If you’re looking for a book that will class as ‘easy reading’ or ‘escapism’ this is not it. For all the fantasy elements I couldn't help but see this book as our own world reflected back to me from the shards of a shattered mirror. At once beautiful, sad, and foreboding. 
It is a book that I will recommend to anyone who is not scared by the prospect of being challenged. And I would say that of all the books I read throughout my years at University, this is the one that continues to intrigue me.    



Wednesday, November 12, 2014

Publishing and the Tech Industry

The battle between Hachette and Amazon has been raging for almost a year and it may take as long again to reach a resolution. I am a Literature graduate who wants nothing more than to make my way in the publishing industry, but I previously worked at a tech company where developers laboured over innovative solutions to historic problems and congratulated themselves daily on being the future

My partner is a developer, he scoffs at my enormous book collection and if he had his own way would pair our furniture down to a sofa and a series of interactive screens. This being the case I straddle the line between the worlds. I write books, I paint, but I am also designing a computer game using entirely digital media. 

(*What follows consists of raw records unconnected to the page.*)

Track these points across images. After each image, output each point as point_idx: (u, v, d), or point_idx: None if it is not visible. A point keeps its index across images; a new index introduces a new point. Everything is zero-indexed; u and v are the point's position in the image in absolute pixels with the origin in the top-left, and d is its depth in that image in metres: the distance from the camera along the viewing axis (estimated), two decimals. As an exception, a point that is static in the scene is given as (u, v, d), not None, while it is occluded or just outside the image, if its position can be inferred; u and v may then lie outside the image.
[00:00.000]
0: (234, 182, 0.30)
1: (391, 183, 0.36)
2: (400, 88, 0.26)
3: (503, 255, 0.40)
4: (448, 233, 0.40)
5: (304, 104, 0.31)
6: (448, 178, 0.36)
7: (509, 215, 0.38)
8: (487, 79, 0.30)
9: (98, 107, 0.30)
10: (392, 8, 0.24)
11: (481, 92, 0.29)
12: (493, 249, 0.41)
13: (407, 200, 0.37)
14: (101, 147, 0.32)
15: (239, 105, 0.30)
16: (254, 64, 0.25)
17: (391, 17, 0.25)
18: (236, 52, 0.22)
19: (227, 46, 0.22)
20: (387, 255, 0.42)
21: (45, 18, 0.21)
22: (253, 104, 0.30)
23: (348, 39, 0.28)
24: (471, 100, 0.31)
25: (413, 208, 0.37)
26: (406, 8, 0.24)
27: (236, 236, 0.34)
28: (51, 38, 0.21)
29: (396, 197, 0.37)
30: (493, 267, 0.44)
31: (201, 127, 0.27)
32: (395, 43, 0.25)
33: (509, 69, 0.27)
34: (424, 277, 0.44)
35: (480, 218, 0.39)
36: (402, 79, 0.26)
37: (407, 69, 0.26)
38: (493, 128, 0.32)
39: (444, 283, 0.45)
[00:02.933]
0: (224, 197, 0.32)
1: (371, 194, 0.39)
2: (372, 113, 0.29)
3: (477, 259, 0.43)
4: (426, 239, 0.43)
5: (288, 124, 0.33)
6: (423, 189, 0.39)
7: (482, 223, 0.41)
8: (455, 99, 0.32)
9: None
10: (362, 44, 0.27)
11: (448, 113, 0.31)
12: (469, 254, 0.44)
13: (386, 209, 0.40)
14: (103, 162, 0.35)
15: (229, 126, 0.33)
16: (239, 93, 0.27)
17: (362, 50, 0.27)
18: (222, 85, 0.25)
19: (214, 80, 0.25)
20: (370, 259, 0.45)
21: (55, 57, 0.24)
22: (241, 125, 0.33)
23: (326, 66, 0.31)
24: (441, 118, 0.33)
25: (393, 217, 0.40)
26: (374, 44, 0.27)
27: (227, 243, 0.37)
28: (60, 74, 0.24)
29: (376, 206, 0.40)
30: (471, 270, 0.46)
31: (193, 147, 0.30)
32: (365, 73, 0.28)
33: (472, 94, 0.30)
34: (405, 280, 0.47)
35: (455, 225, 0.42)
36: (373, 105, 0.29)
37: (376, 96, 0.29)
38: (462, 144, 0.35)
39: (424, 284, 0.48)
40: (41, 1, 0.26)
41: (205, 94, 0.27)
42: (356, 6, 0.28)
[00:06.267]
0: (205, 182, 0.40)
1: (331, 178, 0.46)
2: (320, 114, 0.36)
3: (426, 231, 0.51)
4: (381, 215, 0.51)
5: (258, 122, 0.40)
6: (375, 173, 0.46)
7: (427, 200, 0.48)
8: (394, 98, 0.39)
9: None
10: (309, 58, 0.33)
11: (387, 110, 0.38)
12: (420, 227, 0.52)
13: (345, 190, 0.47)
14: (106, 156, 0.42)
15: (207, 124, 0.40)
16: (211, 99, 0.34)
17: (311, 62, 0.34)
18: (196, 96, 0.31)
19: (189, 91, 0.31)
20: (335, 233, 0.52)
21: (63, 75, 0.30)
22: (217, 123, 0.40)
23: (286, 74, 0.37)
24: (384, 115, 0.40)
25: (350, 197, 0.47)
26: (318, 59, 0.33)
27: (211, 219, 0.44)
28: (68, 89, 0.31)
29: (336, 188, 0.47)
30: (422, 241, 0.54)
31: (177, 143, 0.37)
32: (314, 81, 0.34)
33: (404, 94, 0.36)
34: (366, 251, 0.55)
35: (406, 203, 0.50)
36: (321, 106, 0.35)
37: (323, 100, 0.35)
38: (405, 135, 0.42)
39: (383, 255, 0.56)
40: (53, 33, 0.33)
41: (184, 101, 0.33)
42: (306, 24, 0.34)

Now the publishing industry desperately needs developers on its side if it’s to survive, an uncomfortable fact for some die-hard book lovers to accept, but a necessary one. The problem is that developers feel that the publishing industry has allowed itself to die, and they’re now awaiting its inevitable descent into history. To them Amazon is progress. Self publishing is progress. To a lot of developers the internet has removed the need for many traditional institutions. 

I argue that quality control has its place and so does the recognition of art and the ability to invest in the important works of the future. They argue that internet consumers provide all the quality control a product needs, that if a book is good the internet will hear about it, if it’s bad it will disappear into oblivion. happen to think that the publishing industry can adapt to incorporate the internet as an essential medium, and that a middle ground will be reached. The fact is that this battle between Amazon and the main publishers: Hachette, Simon & Schuster, HarperCollins, Macmillan, and Penguin Random House, needs to be fought before a way forward can be forged. These publishers are trying desperately to catch up after some bad initial decisions, like forfeiting control of the price at which ebooks could be sold through Amazon, the devastating mistake that has spawned these disagreements.   

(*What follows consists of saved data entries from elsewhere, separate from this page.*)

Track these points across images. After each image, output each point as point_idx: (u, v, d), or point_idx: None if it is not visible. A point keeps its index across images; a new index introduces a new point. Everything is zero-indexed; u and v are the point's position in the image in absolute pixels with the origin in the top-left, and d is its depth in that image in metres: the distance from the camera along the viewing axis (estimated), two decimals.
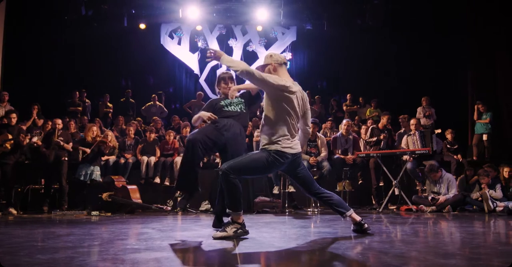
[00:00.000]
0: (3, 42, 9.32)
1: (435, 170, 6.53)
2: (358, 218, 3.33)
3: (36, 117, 8.66)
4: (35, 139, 6.79)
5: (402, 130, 7.87)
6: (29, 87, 10.28)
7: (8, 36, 9.46)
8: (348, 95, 11.34)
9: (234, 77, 3.88)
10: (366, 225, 3.31)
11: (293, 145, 3.14)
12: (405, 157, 7.02)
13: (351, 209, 3.34)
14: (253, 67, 3.09)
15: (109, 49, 11.95)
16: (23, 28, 10.30)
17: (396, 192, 6.84)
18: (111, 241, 3.04)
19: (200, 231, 3.75)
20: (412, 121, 7.42)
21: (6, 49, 9.42)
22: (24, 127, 7.58)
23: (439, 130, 7.90)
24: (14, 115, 6.87)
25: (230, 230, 3.06)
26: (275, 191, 6.80)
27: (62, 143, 6.99)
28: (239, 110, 3.75)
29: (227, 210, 3.12)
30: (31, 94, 10.00)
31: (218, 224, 3.69)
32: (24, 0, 10.11)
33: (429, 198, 6.47)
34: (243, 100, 3.84)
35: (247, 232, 3.15)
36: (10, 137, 6.65)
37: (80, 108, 10.33)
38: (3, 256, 2.34)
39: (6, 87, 9.52)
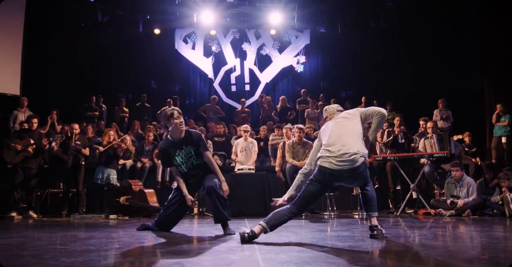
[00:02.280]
0: (22, 49, 9.50)
1: (459, 166, 6.41)
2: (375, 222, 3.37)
3: (55, 123, 8.82)
4: (54, 144, 6.90)
5: (419, 133, 7.78)
6: (47, 93, 10.45)
7: (27, 43, 9.65)
8: (362, 98, 11.28)
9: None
10: (375, 232, 3.32)
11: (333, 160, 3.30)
12: (423, 160, 6.93)
13: (376, 212, 3.42)
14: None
15: (124, 55, 12.09)
16: (41, 35, 10.48)
17: (414, 196, 6.76)
18: (132, 245, 3.07)
19: (218, 234, 3.76)
20: (429, 124, 7.33)
21: (26, 56, 9.60)
22: (43, 132, 7.72)
23: (459, 136, 7.80)
24: (35, 120, 7.03)
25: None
26: None
27: (79, 148, 7.10)
28: (191, 166, 3.97)
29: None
30: (49, 99, 10.17)
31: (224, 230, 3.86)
32: (42, 8, 10.30)
33: (448, 201, 6.38)
34: (192, 151, 3.95)
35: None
36: (32, 141, 6.80)
37: (97, 113, 10.47)
38: (29, 259, 2.39)
39: (25, 92, 9.69)
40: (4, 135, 8.13)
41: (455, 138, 7.85)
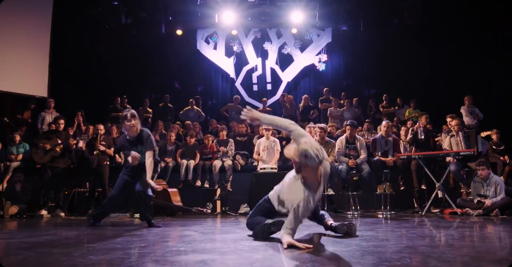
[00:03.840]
0: (49, 52, 9.76)
1: (485, 164, 6.25)
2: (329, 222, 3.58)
3: (82, 123, 9.04)
4: (81, 144, 7.09)
5: (446, 130, 7.62)
6: (73, 94, 10.70)
7: (54, 46, 9.90)
8: (384, 96, 11.14)
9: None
10: (336, 227, 3.49)
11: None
12: (449, 159, 6.78)
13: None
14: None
15: (147, 56, 12.28)
16: (66, 38, 10.74)
17: (440, 195, 6.62)
18: (157, 243, 3.12)
19: (241, 233, 3.77)
20: (454, 122, 7.17)
21: (53, 58, 9.86)
22: (71, 133, 7.94)
23: (487, 133, 7.60)
24: (62, 121, 7.26)
25: None
26: None
27: (104, 148, 7.24)
28: (140, 162, 4.60)
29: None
30: (75, 101, 10.42)
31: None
32: (68, 12, 10.55)
33: (475, 201, 6.23)
34: (141, 149, 4.66)
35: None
36: (59, 141, 7.00)
37: (121, 113, 10.64)
38: (59, 257, 2.46)
39: (51, 94, 9.95)
40: (32, 135, 8.41)
41: (482, 135, 7.65)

When the dust settles the publishing industry will have no choice but to embrace the developers and hack a solution out of this technical thicket. Unfortunately, while publishing houses are beginning to recognise the need for in-house developers, the current job descriptions being drafted and released confirm how out of step the industry is with the turning tide of future economics. 

For instance, any developer will laugh at the idea of accepting a job in London for 18-24k a year. The technology industries are on the up, and as a result their wages reflect this. A publishing house would have to look seriously at doubling that figure to attract a quality developer, and it would have to put up a fight for them as well. 

To make things worse most developers will not take a job in publishing for their love of books and literature. It’s a cut-throat world they live in. Developers have to hone their skills regularly to stay ahead of the curve and this means paying attention to current and future technological trends. Anyone who allows themselves to fall behind are left behind, as the Pirate Code would have it.

If the publishing world is to adapt in this changing environment, it is going to have to invest real money in developers. There will be no sympathy, and they will not be persuaded to help otherwise.